Dataset entries:
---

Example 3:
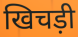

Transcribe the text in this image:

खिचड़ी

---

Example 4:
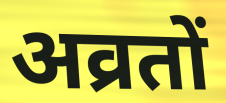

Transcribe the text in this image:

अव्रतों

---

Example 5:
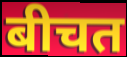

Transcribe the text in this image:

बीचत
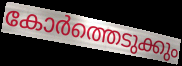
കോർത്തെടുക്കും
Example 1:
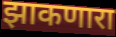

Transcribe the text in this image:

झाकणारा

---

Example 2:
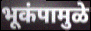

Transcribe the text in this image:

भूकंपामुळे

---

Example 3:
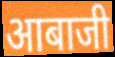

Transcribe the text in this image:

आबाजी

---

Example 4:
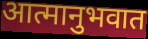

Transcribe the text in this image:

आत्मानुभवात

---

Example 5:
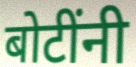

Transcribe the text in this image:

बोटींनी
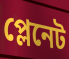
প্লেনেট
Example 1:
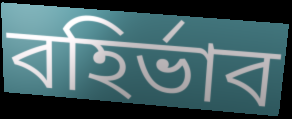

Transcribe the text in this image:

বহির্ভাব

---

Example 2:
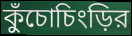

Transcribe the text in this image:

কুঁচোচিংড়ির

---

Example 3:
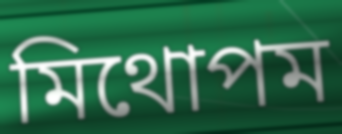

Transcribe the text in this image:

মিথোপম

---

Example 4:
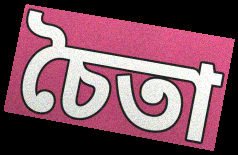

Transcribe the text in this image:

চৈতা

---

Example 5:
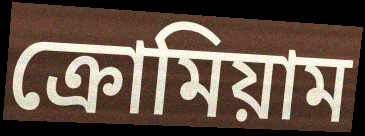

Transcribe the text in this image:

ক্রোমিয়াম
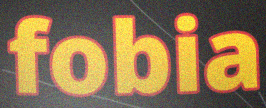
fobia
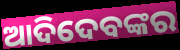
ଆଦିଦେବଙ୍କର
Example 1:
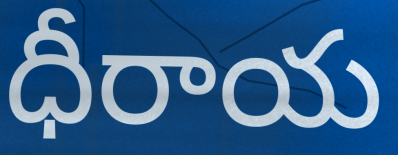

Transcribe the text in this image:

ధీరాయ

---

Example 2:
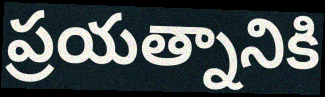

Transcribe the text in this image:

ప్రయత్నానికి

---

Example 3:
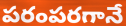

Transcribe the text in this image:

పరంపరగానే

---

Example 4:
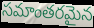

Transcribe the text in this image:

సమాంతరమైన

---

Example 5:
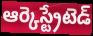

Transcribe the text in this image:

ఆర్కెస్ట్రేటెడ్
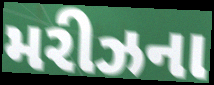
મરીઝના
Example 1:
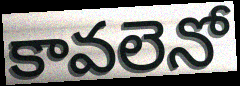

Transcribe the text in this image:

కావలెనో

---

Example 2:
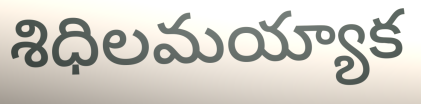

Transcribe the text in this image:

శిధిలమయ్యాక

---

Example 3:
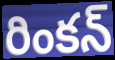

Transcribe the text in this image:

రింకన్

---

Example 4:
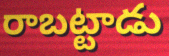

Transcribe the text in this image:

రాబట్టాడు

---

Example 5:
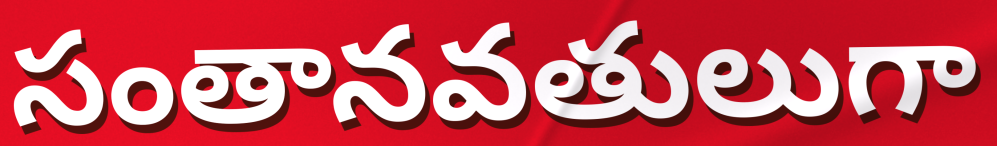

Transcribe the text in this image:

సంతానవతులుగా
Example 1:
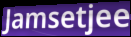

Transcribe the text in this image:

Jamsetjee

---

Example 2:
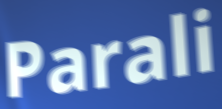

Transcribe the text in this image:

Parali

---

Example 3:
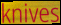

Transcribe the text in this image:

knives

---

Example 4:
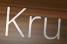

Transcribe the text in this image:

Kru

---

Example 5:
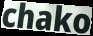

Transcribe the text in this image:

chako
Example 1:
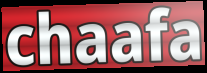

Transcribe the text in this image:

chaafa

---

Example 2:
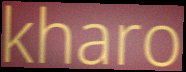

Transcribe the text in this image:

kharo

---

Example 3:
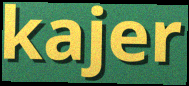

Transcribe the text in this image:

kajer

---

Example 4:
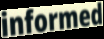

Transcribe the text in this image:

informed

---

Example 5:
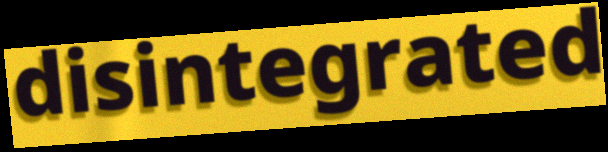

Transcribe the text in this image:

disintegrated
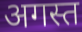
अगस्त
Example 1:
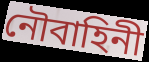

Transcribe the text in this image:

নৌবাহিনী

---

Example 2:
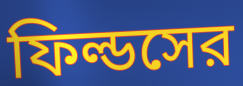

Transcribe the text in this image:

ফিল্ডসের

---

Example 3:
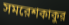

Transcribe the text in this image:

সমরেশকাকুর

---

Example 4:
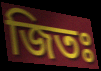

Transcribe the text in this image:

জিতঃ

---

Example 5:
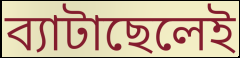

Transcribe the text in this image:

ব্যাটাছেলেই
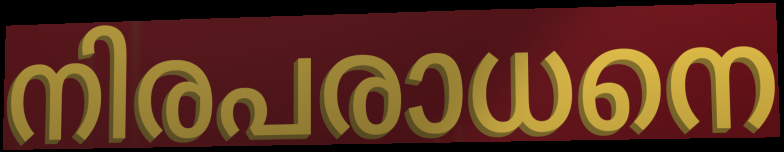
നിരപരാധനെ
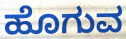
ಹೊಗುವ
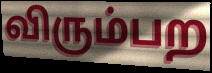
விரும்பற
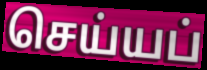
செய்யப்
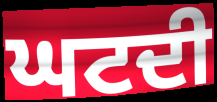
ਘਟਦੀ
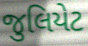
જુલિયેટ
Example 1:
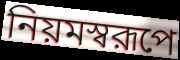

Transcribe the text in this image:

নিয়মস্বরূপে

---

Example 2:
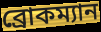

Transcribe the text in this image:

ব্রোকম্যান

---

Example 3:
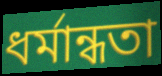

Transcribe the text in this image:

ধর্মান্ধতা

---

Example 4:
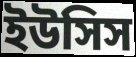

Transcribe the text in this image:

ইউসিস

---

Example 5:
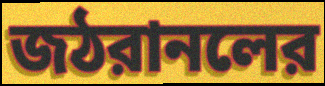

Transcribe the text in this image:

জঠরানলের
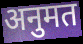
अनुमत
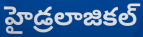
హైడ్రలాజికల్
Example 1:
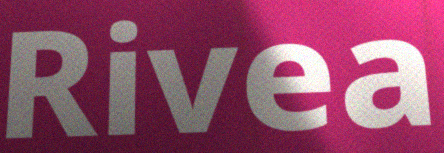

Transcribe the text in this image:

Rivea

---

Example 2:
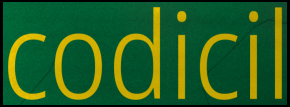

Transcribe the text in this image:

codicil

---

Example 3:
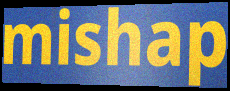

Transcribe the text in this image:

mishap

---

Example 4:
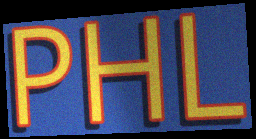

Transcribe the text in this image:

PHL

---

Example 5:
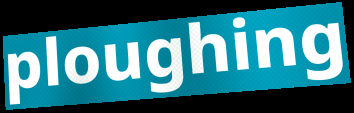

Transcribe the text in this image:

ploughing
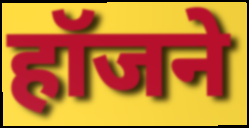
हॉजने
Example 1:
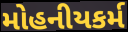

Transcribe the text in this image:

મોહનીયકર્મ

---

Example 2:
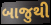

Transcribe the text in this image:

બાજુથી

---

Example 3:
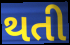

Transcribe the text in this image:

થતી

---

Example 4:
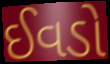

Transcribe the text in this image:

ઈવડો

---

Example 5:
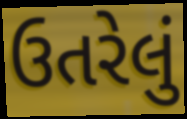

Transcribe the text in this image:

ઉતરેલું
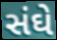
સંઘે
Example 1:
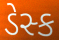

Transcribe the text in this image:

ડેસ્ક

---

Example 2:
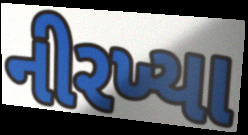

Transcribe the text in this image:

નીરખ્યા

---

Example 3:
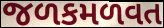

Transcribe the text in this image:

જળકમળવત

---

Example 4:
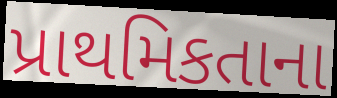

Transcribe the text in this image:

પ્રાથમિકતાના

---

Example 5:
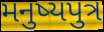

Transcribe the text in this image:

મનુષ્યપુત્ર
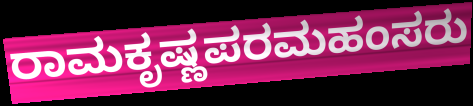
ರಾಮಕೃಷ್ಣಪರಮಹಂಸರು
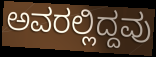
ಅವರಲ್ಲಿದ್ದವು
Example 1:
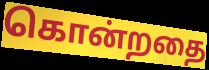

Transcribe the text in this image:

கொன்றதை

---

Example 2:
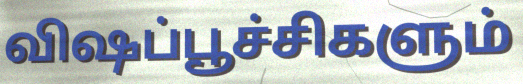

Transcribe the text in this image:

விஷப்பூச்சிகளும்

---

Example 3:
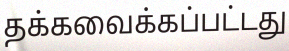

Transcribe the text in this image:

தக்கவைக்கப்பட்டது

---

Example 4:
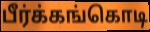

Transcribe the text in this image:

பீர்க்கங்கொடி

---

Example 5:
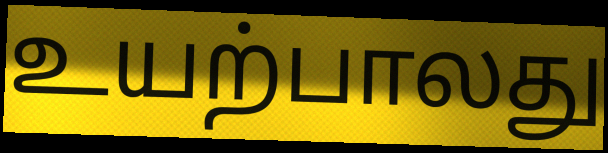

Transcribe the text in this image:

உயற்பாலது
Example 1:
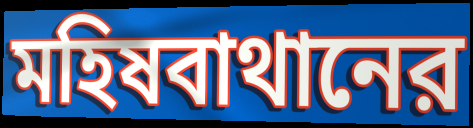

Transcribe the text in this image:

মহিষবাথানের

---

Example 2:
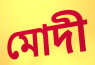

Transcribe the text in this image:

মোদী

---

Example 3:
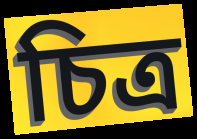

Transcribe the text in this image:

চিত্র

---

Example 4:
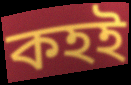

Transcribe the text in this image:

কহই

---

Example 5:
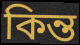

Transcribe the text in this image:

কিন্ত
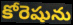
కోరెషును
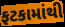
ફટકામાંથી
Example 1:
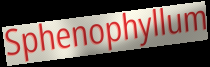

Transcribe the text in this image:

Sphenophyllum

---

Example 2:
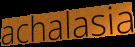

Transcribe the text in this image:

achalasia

What to produce: Once the pictures are removed, output the entries above exactly as given.

Your response:
---

Example 3:

Transcribe the text in this image:

खिचड़ी

---

Example 4:

Transcribe the text in this image:

अव्रतों

---

Example 5:

Transcribe the text in this image:

बीचत
കോർത്തെടുക്കും
Example 1:

Transcribe the text in this image:

झाकणारा

---

Example 2:

Transcribe the text in this image:

भूकंपामुळे

---

Example 3:

Transcribe the text in this image:

आबाजी

---

Example 4:

Transcribe the text in this image:

आत्मानुभवात

---

Example 5:

Transcribe the text in this image:

बोटींनी
প্লেনেট
Example 1:

Transcribe the text in this image:

বহির্ভাব

---

Example 2:

Transcribe the text in this image:

কুঁচোচিংড়ির

---

Example 3:

Transcribe the text in this image:

মিথোপম

---

Example 4:

Transcribe the text in this image:

চৈতা

---

Example 5:

Transcribe the text in this image:

ক্রোমিয়াম
fobia
ଆଦିଦେବଙ୍କର
Example 1:

Transcribe the text in this image:

ధీరాయ

---

Example 2:

Transcribe the text in this image:

ప్రయత్నానికి

---

Example 3:

Transcribe the text in this image:

పరంపరగానే

---

Example 4:

Transcribe the text in this image:

సమాంతరమైన

---

Example 5:

Transcribe the text in this image:

ఆర్కెస్ట్రేటెడ్
મરીઝના
Example 1:

Transcribe the text in this image:

కావలెనో

---

Example 2:

Transcribe the text in this image:

శిధిలమయ్యాక

---

Example 3:

Transcribe the text in this image:

రింకన్

---

Example 4:

Transcribe the text in this image:

రాబట్టాడు

---

Example 5:

Transcribe the text in this image:

సంతానవతులుగా
Example 1:

Transcribe the text in this image:

Jamsetjee

---

Example 2:

Transcribe the text in this image:

Parali

---

Example 3:

Transcribe the text in this image:

knives

---

Example 4:

Transcribe the text in this image:

Kru

---

Example 5:

Transcribe the text in this image:

chako
Example 1:

Transcribe the text in this image:

chaafa

---

Example 2:

Transcribe the text in this image:

kharo

---

Example 3:

Transcribe the text in this image:

kajer

---

Example 4:

Transcribe the text in this image:

informed

---

Example 5:

Transcribe the text in this image:

disintegrated
अगस्त
Example 1:

Transcribe the text in this image:

নৌবাহিনী

---

Example 2:

Transcribe the text in this image:

ফিল্ডসের

---

Example 3:

Transcribe the text in this image:

সমরেশকাকুর

---

Example 4:

Transcribe the text in this image:

জিতঃ

---

Example 5:

Transcribe the text in this image:

ব্যাটাছেলেই
നിരപരാധനെ
ಹೊಗುವ
விரும்பற
செய்யப்
ਘਟਦੀ
જુલિયેટ
Example 1:

Transcribe the text in this image:

নিয়মস্বরূপে

---

Example 2:

Transcribe the text in this image:

ব্রোকম্যান

---

Example 3:

Transcribe the text in this image:

ধর্মান্ধতা

---

Example 4:

Transcribe the text in this image:

ইউসিস

---

Example 5:

Transcribe the text in this image:

জঠরানলের
अनुमत
హైడ్రలాజికల్
Example 1:

Transcribe the text in this image:

Rivea

---

Example 2:

Transcribe the text in this image:

codicil

---

Example 3:

Transcribe the text in this image:

mishap

---

Example 4:

Transcribe the text in this image:

PHL

---

Example 5:

Transcribe the text in this image:

ploughing
हॉजने
Example 1:

Transcribe the text in this image:

મોહનીયકર્મ

---

Example 2:

Transcribe the text in this image:

બાજુથી

---

Example 3:

Transcribe the text in this image:

થતી

---

Example 4:

Transcribe the text in this image:

ઈવડો

---

Example 5:

Transcribe the text in this image:

ઉતરેલું
સંઘે
Example 1:

Transcribe the text in this image:

ડેસ્ક

---

Example 2:

Transcribe the text in this image:

નીરખ્યા

---

Example 3:

Transcribe the text in this image:

જળકમળવત

---

Example 4:

Transcribe the text in this image:

પ્રાથમિકતાના

---

Example 5:

Transcribe the text in this image:

મનુષ્યપુત્ર
ರಾಮಕೃಷ್ಣಪರಮಹಂಸರು
ಅವರಲ್ಲಿದ್ದವು
Example 1:

Transcribe the text in this image:

கொன்றதை

---

Example 2:

Transcribe the text in this image:

விஷப்பூச்சிகளும்

---

Example 3:

Transcribe the text in this image:

தக்கவைக்கப்பட்டது

---

Example 4:

Transcribe the text in this image:

பீர்க்கங்கொடி

---

Example 5:

Transcribe the text in this image:

உயற்பாலது
Example 1:

Transcribe the text in this image:

মহিষবাথানের

---

Example 2:

Transcribe the text in this image:

মোদী

---

Example 3:

Transcribe the text in this image:

চিত্র

---

Example 4:

Transcribe the text in this image:

কহই

---

Example 5:

Transcribe the text in this image:

কিন্ত
కోరెషును
ફટકામાંથી
Example 1:

Transcribe the text in this image:

Sphenophyllum

---

Example 2:

Transcribe the text in this image:

achalasia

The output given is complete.